D. Sparse data does not require scaling, as the zero values act as a natural baseline.

59 Combining undersampling of the majority class with oversampling of the minority class is a common hybrid strategy. Which of the following pairs represents a sophisticated and synergistic combination for cleaning noisy datasets?

class imbalance handling Hard
A. ADASYN for oversampling followed by Cluster Centroids for undersampling.
B. SMOTE for oversampling followed by Edited Nearest Neighbours (ENN) for undersampling.
C. Tomek Links for undersampling followed by SMOTE for oversampling.
D. Random Undersampling followed by Random Oversampling.

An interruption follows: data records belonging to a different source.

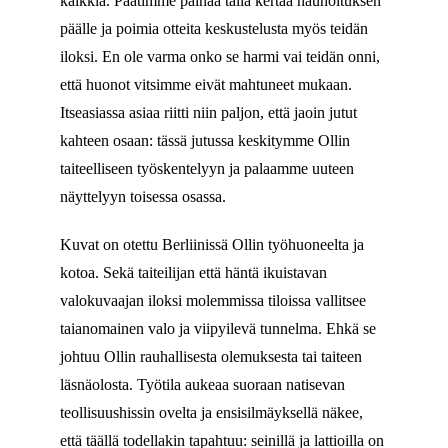
kaikkia. Päätimme painaa tällä kertaa nauhoituksen
päälle ja poimia otteita keskustelusta myös teidän
iloksi. En ole varma onko se harmi vai teidän onni,
että huonot vitsimme eivät mahtuneet mukaan.
Itseasiassa asiaa riitti niin paljon, että jaoin jutut
kahteen osaan: tässä jutussa keskitymme Ollin
taiteelliseen työskentelyyn ja palaamme uuteen
näyttelyyn toisessa osassa.
Kuvat on otettu Berliinissä Ollin työhuoneelta ja
kotoa. Sekä taiteilijan että häntä ikuistavan
valokuvaajan iloksi molemmissa tiloissa vallitsee
taianomainen valo ja viipyilevä tunnelma. Ehkä se
johtuu Ollin rauhallisesta olemuksesta tai taiteen
läsnäolosta. Työtila aukeaa suoraan natisevan
teollisuushissin ovelta ja ensisilmäyksellä näkee,
että täällä todellakin tapahtuu: seinillä ja lattioilla on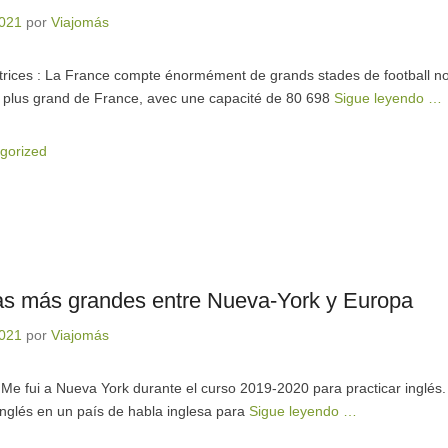
2021
por
Viajomás
ectrices : La France compte énormément de grands stades de football 
e plus grand de France, avec une capacité de 80 698
Sigue leyendo …
gorized
ias más grandes entre Nueva-York y Europa
2021
por
Viajomás
 Me fui a Nueva York durante el curso 2019-2020 para practicar inglés
 inglés en un país de habla inglesa para
Sigue leyendo …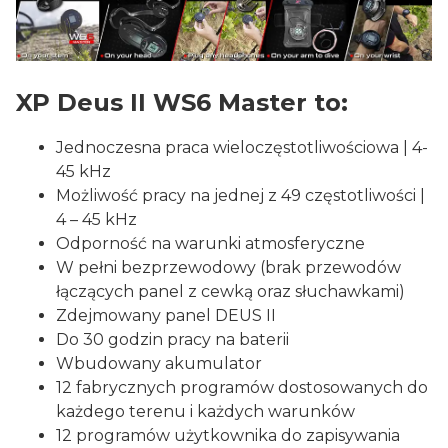
XP Deus II WS6 Master to:
Jednoczesna praca wieloczęstotliwościowa | 4-
45 kHz
Możliwość pracy na jednej z 49 częstotliwości |
4 – 45 kHz
Odporność na warunki atmosferyczne
W pełni bezprzewodowy (brak przewodów
łączących panel z cewką oraz słuchawkami)
Zdejmowany panel DEUS II
Do 30 godzin pracy na baterii
Wbudowany akumulator
12 fabrycznych programów dostosowanych do
każdego terenu i każdych warunków
12 programów użytkownika do zapisywania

60 During a data science competition, you discover that the row_id in the training data is perfectly correlated with the time the event occurred. For example, lower row_id values correspond to earlier dates. You decide not to use the row_id as a feature directly. However, you perform k-fold cross-validation by randomly shuffling and splitting the data. Why might your local cross-validation score be misleadingly high and not reflect your score on the future-dated, hidden test set?

data leakage concept Hard
A. K-fold cross-validation is not statistically valid for time-dependent data; bootstrap validation should be used instead.
B. The row_id is a categorical feature and should have been one-hot encoded before cross-validation.
C. The model is overfitting to the row_id even though it's not an explicit feature.
D. The random shuffling violates the temporal ordering. The model is trained on future data to predict the past within each fold, a form of leakage that won't be possible on the real test set.